La nouvelle synagogue est construite en style champenois, avec des pans de bois datant du XIV° siècle, donnant à l’édifice une allure solennelle absolue. Lors de l’inauguration en 1897 sont entrés les textes et rouleaux de la Loi de la Torah, qui la consacre définitivement comme lieu de prière. Une bibliothèque Rachi est installée au 1er étage, et nous y trouvons dans des vitrines, des livres très anciens. Sur la façade du XVIII° siècle, 4 corbeaux supportent le 1er étage en encorbellement. Ils sont décorés de coquilles et de motifs de la période Louis XV. Une inscription en hébreu a été ajoutée au-dessus du portail : " Ouvrez-moi les portes de la Justice.
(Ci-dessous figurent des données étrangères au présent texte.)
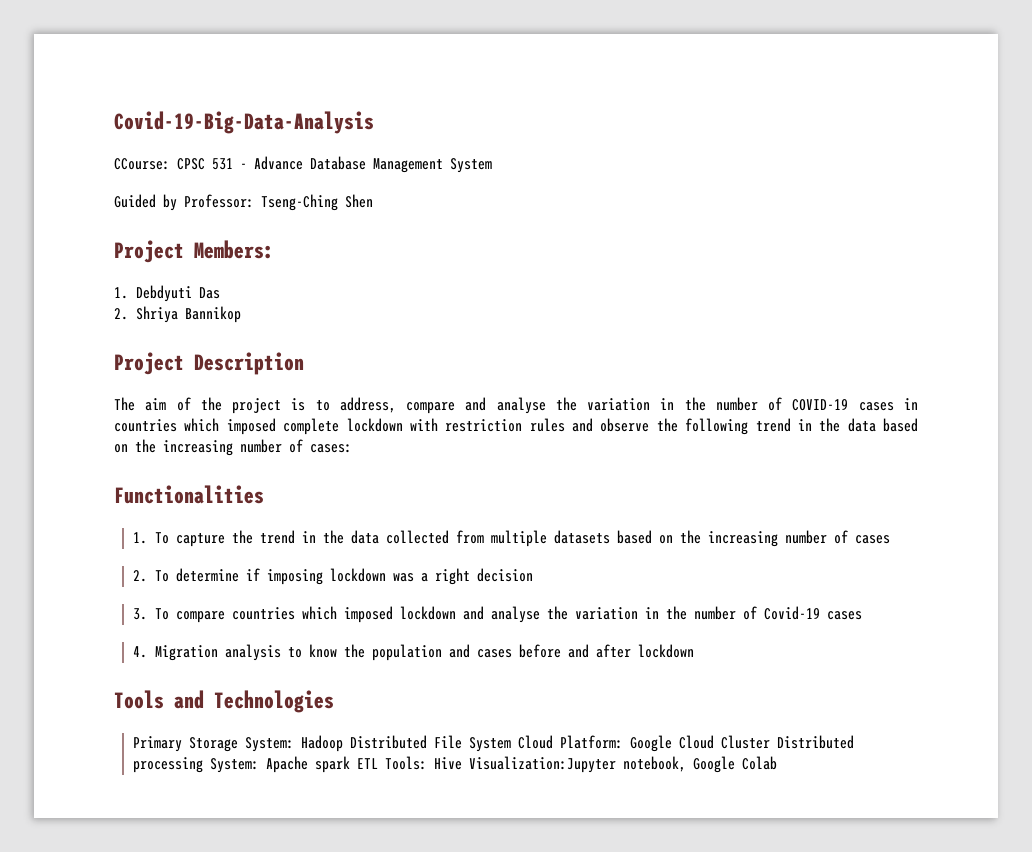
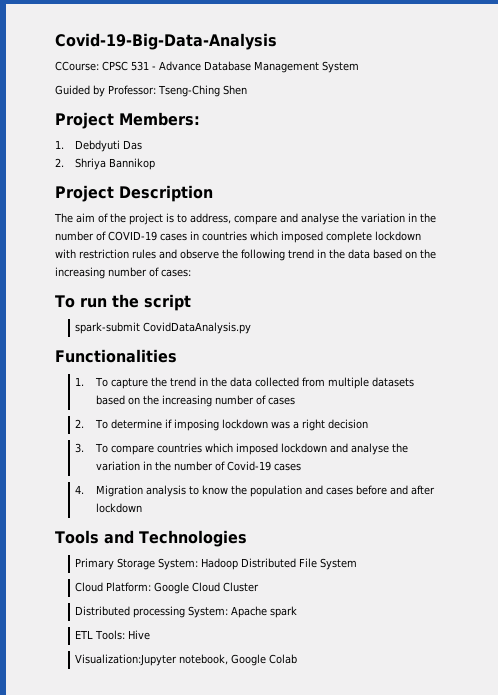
(352, 448) none -> [55,294,191,311] [75,322,252,334] // To run the script // spark-submit CovidDataAnalysis.py
(512, 744) none -> (358, 564) //
(771, 742) none -> (260, 587) //
(351, 764) none -> (298, 612) //
(463, 763) none -> (151, 635) //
J’y entrerai pour louer Dieu ". Deux grilles de fenêtres représentent l’étoile de David, deux autres le chandelier à 7 branches.

 

En 1968, il y a 170 familles juives dans le département.

 

Une plaque est dévoilée en 1993, après le décret instituant une journée nationale commémorative de la rafle du Vél-d’Hiv où 13.000 juifs de la région parisienne furent arrêtés en 1942.

 

L'Institut Universitaire Européen Rachi ouvre ses portes en 1990. C’est un établissement d'enseignement supérieur, Centre universitaire d'études et de recherches hébraïques.

 

 

 

Joël Mergui, président du Consistoire central  israélite de France, le Grand Rabbin de France, Haïm Korsia, François Baroin Sénateur-Maire de Troyes, Philippe Richert président de la région Grand Est, Isabelle Dilhac préfète de l’Aube, Charles Aîdan président de la communauté israélite et du Centre culturel Rachi et bien entendu René Pitoun, la cheville ouvrière de cette restauration, ont inauguré le 4 septembre 2016, les bâtiments magnifiquement restaurés de la Synagogue de la rue Bruneval.